Today we’d like to introduce you to Gabrielle Hudspeth.
Hi Gabrielle, it’s an honor to have you on the platform. Thanks for taking the time to share your story with us – to start maybe you can share some of your backstory with our readers?
Like so many millennial teenage girls, Tumblr had a huge influence in shaping my identity. There was a moody yet dreamy aesthetic to everyone’s lives, and I wanted to be just like them. I thought if I emulated the photos I saw I could embody that same energy of feeling connected to myself. So, I made my first big girl purchase and bought a Canon Rebl T3i, which all the internet girls seemed to have at the time.
Seeing myself and the world through a mega-pixilated lens awakened something deeper in me. It was an escape from my toxic home, my feelings of self-hate, and my mundane existence. In the safe space of my room, I would make clothes and dress up as the characters that lived in the fantasy worlds of my mind. It was the medium of expression I was searching for and would shape my style of fashion, art, and photography.
I’m sure you wouldn’t say it’s been obstacle free, but so far would you say the journey have been a fairly smooth road?
As life would have it, trauma was the theme of my childhood. I’ve always had a strained relationship with my mother, and the passing of my father and stepfather before I was 18 was enough to convince me that God hated me. From a formidable age, I felt alone and developed a survival-based perspective toward life. This negatively impacted not only my schooling but the pursuit of my artistic dreams of photography and fashion. I suppressed my passions and obtained a corporate degree and career path out of fear and anxiety that the arts weren’t for me, and that I wouldn’t be able to make a living with it. It wasn’t until 2020 when the pandemic hit, that I was forced to sit with myself and the trauma that I had been avoiding for so many years. I was able to speak to the lost girl inside of me that had so many big dreams but let fear and uncertainty bury them away. Never again.
Can you tell our readers more about what you do and what you think sets you apart from others?
During the beginning of the pandemic, I had a moment where I was sitting at my corporate job and I kept seeing the term sole proprietor. In basic terms, this is essentially an individual owner of a business entity who doesn’t separate themselves from the business. I thought to myself, “Is this really what we reduce our purpose to? What we materially own and the titles and personas that we try to embody?” I quickly realized that this could never be me. I decided to take the negative connotation away from that term and flip it into something that I could identify with.

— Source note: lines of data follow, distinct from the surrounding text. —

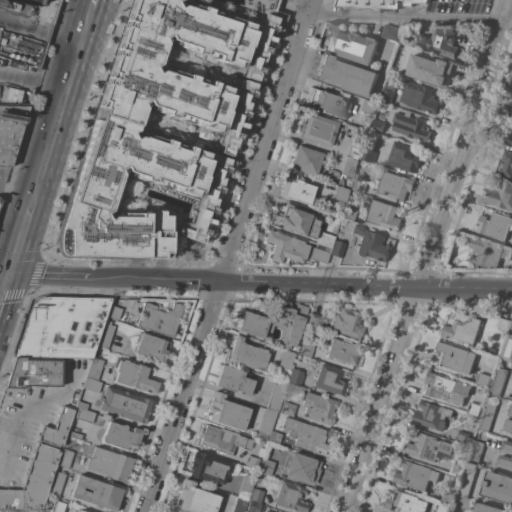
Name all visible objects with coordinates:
building: (374, 3)
building: (376, 3)
road: (89, 4)
road: (311, 7)
road: (409, 18)
building: (390, 31)
building: (391, 32)
building: (432, 40)
building: (438, 41)
building: (262, 42)
building: (350, 45)
building: (353, 45)
building: (260, 47)
building: (246, 51)
road: (8, 67)
building: (428, 69)
building: (430, 69)
building: (346, 74)
building: (348, 74)
building: (388, 95)
building: (418, 96)
building: (419, 96)
building: (326, 103)
building: (329, 103)
road: (58, 104)
building: (370, 106)
building: (235, 116)
building: (236, 118)
building: (148, 122)
building: (378, 125)
building: (409, 125)
building: (411, 125)
building: (147, 128)
building: (317, 129)
building: (320, 129)
building: (10, 131)
building: (509, 138)
building: (510, 140)
building: (356, 147)
building: (369, 155)
building: (402, 156)
building: (404, 156)
building: (304, 160)
building: (306, 160)
building: (505, 163)
building: (506, 163)
building: (348, 167)
building: (343, 171)
building: (396, 184)
building: (359, 185)
building: (395, 185)
road: (15, 189)
building: (295, 191)
building: (298, 191)
building: (340, 193)
building: (341, 194)
building: (501, 195)
building: (500, 196)
building: (206, 201)
building: (207, 203)
building: (349, 213)
building: (382, 213)
building: (383, 214)
building: (293, 221)
building: (295, 221)
building: (493, 224)
building: (495, 225)
road: (17, 239)
building: (325, 239)
building: (370, 243)
building: (371, 243)
building: (283, 247)
building: (285, 247)
building: (338, 249)
building: (485, 252)
building: (486, 252)
building: (506, 253)
building: (319, 254)
building: (317, 255)
building: (511, 255)
road: (428, 261)
road: (227, 263)
traffic signals: (6, 279)
road: (255, 283)
road: (3, 288)
building: (113, 312)
building: (158, 319)
building: (159, 319)
building: (314, 320)
building: (289, 322)
building: (504, 322)
building: (276, 323)
building: (346, 323)
building: (348, 323)
building: (504, 323)
building: (251, 324)
building: (511, 325)
building: (63, 327)
building: (462, 327)
building: (464, 327)
building: (58, 334)
building: (105, 334)
building: (149, 347)
building: (151, 347)
building: (307, 347)
building: (508, 348)
building: (508, 348)
building: (341, 351)
building: (342, 351)
building: (245, 354)
building: (244, 355)
building: (455, 356)
building: (453, 357)
building: (285, 359)
building: (286, 359)
building: (94, 369)
building: (33, 372)
building: (91, 374)
building: (293, 376)
building: (132, 377)
building: (135, 377)
building: (296, 377)
building: (485, 379)
building: (232, 380)
building: (235, 380)
building: (328, 380)
building: (330, 380)
building: (498, 380)
building: (497, 381)
building: (91, 385)
building: (442, 386)
building: (443, 386)
road: (508, 386)
building: (276, 395)
road: (28, 404)
building: (81, 405)
building: (123, 405)
building: (125, 405)
building: (270, 407)
building: (317, 408)
building: (474, 408)
building: (288, 409)
building: (321, 410)
building: (224, 412)
building: (226, 413)
building: (489, 413)
building: (430, 414)
building: (83, 415)
building: (84, 415)
building: (433, 415)
building: (509, 421)
building: (509, 422)
road: (9, 424)
building: (266, 424)
road: (497, 424)
building: (56, 428)
building: (57, 428)
building: (75, 435)
building: (304, 435)
building: (306, 435)
building: (119, 436)
building: (121, 436)
building: (464, 437)
building: (274, 438)
building: (222, 440)
building: (223, 440)
building: (428, 446)
building: (428, 447)
building: (476, 451)
building: (505, 455)
building: (506, 455)
building: (66, 458)
building: (253, 463)
building: (107, 464)
building: (109, 465)
building: (264, 466)
building: (265, 467)
building: (208, 468)
building: (300, 468)
building: (301, 468)
building: (459, 468)
building: (207, 469)
building: (412, 474)
building: (414, 474)
building: (468, 478)
building: (33, 481)
building: (57, 484)
building: (246, 484)
building: (245, 485)
building: (498, 485)
building: (497, 486)
building: (94, 493)
building: (96, 493)
building: (256, 495)
building: (289, 497)
building: (291, 497)
building: (448, 497)
building: (194, 498)
building: (196, 498)
building: (464, 500)
building: (252, 502)
building: (405, 502)
building: (406, 502)
building: (239, 505)
building: (58, 507)
building: (237, 507)
building: (252, 507)
building: (487, 508)
building: (489, 508)
building: (79, 511)
building: (80, 511)
building: (263, 511)
building: (265, 511)
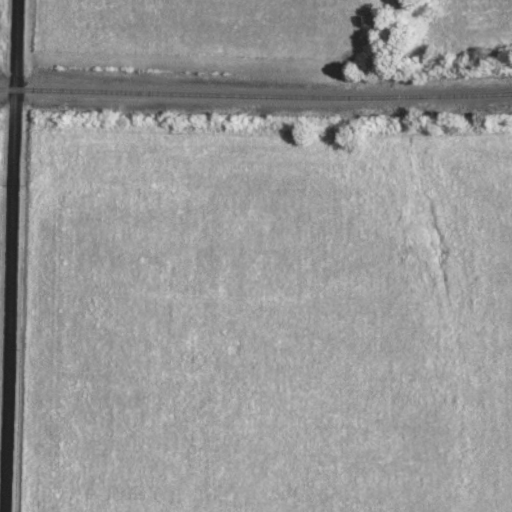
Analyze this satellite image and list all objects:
railway: (256, 94)
road: (10, 255)
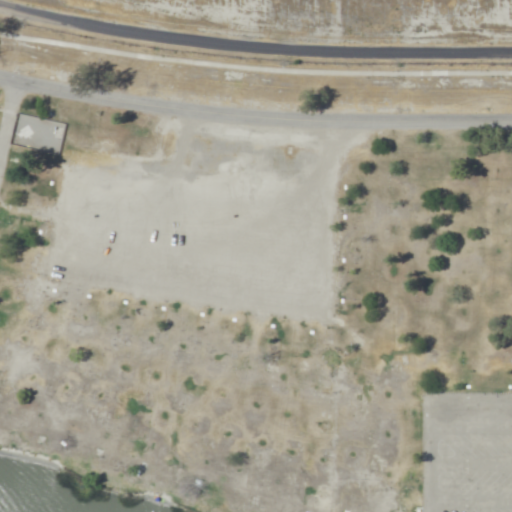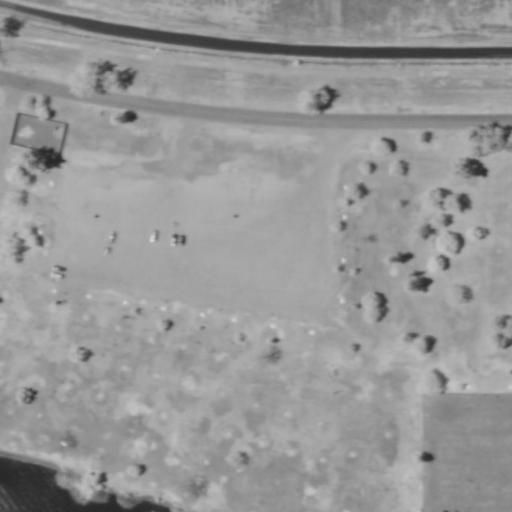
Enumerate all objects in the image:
road: (254, 44)
road: (254, 112)
road: (22, 124)
parking lot: (211, 218)
road: (472, 426)
parking lot: (466, 452)
road: (433, 469)
road: (473, 501)
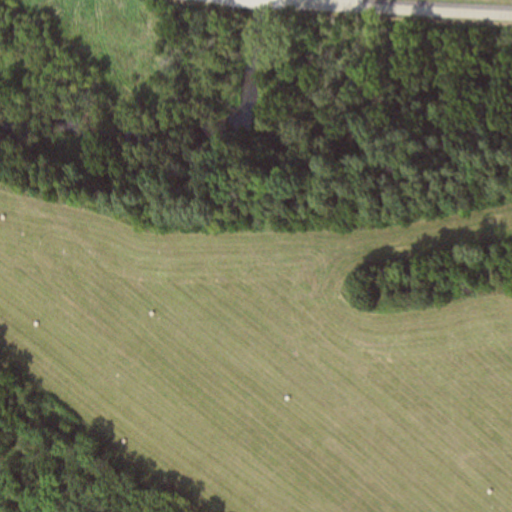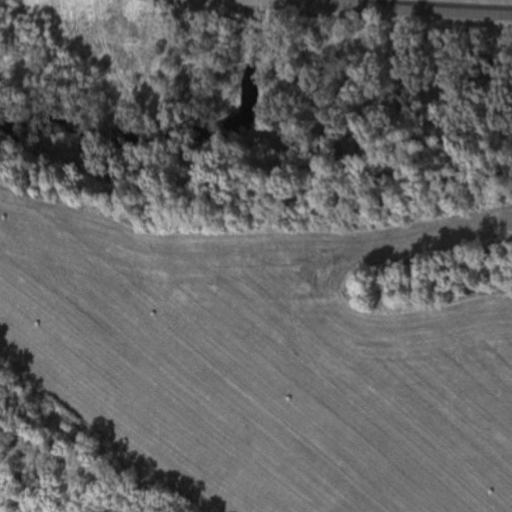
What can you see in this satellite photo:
road: (239, 1)
road: (265, 2)
road: (396, 8)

So, I traded the spelling of sole with s-o-u-l and decided to call my clothing brand Soul Proprietor. I set out with the intention to create designs that affirmed a life I identified with. Whether my pieces portray positive mantras like “Support Your Friends” or illustrations of myself as a fairy lost in a mushroom forest, they are an authentic expression of me.

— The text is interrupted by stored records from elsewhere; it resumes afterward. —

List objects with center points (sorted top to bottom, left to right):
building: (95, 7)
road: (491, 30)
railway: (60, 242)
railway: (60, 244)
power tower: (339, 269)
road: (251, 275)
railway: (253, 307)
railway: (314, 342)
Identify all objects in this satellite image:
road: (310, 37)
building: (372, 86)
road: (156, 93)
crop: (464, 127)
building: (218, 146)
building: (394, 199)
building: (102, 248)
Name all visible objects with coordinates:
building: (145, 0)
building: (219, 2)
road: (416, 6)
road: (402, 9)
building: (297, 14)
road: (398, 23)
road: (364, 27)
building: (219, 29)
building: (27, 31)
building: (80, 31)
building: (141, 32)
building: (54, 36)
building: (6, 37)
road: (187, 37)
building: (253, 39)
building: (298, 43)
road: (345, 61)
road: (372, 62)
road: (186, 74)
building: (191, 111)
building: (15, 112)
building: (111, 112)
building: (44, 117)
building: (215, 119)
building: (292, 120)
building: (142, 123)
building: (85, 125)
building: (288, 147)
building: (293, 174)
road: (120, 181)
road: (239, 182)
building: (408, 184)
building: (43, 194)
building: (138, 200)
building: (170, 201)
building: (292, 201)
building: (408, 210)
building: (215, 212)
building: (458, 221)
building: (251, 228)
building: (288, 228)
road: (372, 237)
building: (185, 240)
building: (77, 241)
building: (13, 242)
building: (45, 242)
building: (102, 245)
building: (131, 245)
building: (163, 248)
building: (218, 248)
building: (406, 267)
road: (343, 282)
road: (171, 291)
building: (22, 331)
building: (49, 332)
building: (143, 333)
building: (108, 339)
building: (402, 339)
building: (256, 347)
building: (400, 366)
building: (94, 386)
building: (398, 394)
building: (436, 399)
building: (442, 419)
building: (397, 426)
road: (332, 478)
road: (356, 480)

After creating Soul Proprietor, I thought what better way to get back into photography than to do a shoot for my new designs. I bought a few film cameras and instantly fell in love with photos all over again. I felt myself breaking free from the sunken place I was in for so long, with a fresh desire to transform my mundane and conventional human experience into something raw yet surreal. I love storytelling through fantasy-like shoots that reflect the worlds my imagination travels to, and I love to transform myself and my subjects. I like to mix extremes and create art that can be ethereal, sexy, ugly, or even funny. I never want my style to be sterile. I never want to stop playing and having fun!
What’s next?
I want to keep collaborating with artists who like to experiment with their bodies and personas. Eventually, I plan to make a photo book and have my own studio. Maybe even make a film. Whatever I’m creating, I want it to be for me.